We are in good standing with DSS. We currently are serving in the Dorchester County area. Presently we have 4 children in our home, ages 1,2,3 and 4. The 3 and 4 year old are the ones in question. We are not planning on adopting the other two, who are siblings. They may be returning to their natural parent. However, Marissa,4 and Mathew,3, have bonded with us. They are unaware of their natural parents. Since Mathew came to us as a newborn, he has irretrievably bonded with us, especially his mother. You may call him a “mommas boy”. Their pediatrician will testify that removing these children from our home may cause detachment disorders. I say this because The adoption placement workers at The Charleston County DSS has decided not to chose us as the primary adoptive parents. Their reasoning is they say we have medical issues that my prevent us rearing these children. we have evidence to the contrary. Also they implied that the chosen couple were younger than us. The children’s case workers and GAL is not on the same page as the adoption workers.
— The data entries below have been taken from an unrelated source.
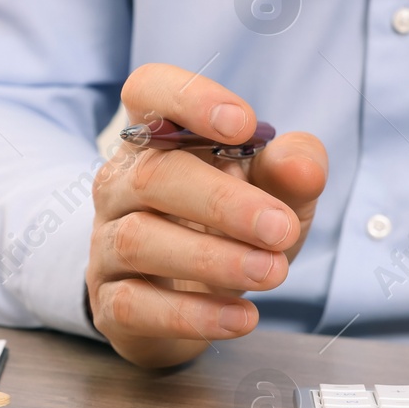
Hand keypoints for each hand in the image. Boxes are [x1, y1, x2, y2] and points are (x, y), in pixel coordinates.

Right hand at [88, 64, 327, 367]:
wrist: (194, 301)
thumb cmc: (232, 229)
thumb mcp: (275, 192)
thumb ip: (293, 169)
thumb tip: (301, 165)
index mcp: (155, 138)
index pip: (148, 90)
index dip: (188, 98)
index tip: (244, 125)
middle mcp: (120, 183)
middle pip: (153, 176)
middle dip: (223, 202)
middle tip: (280, 228)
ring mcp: (107, 243)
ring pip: (140, 240)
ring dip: (212, 259)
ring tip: (273, 273)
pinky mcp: (111, 302)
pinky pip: (136, 304)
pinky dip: (193, 313)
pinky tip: (242, 316)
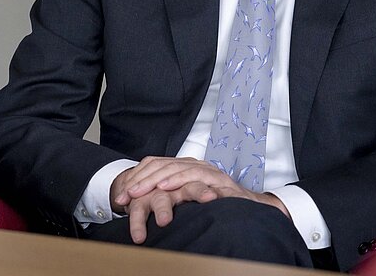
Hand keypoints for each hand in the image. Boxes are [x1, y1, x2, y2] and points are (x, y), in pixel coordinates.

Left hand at [110, 156, 288, 243]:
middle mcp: (194, 166)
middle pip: (162, 165)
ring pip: (175, 169)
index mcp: (185, 168)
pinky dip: (178, 181)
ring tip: (139, 190)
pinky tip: (165, 188)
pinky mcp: (217, 181)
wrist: (254, 211)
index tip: (121, 195)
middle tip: (125, 194)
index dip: (137, 178)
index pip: (155, 165)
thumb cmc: (218, 208)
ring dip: (155, 179)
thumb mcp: (188, 202)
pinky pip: (195, 177)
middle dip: (140, 180)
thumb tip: (139, 209)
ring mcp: (207, 171)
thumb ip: (170, 200)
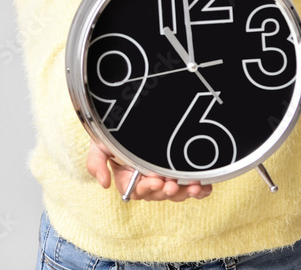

They strongly feel that the children s best interest to remain with us. The court has ordered that the children remain in our home during adoption proceedings. We do have an attorney, Frampton Durban retained to this case. However, Things are proceeding very slowly. This case has been in the works for nearly 3 years. As of yesterday we were informed that DSS Adoption has submitted a petition to the court to terminate our petition to adopt based on the Youngblood case. We are very attached to Marissa and Mathew and will be crushed if we lose this case. Mathew was the only child that was placed with us a a newborn. Mary never had children of her own. We are both in our 50’s, which is not too old to raise children. We are healthy enough to care for children for all of these years, so why are we to old to adopt?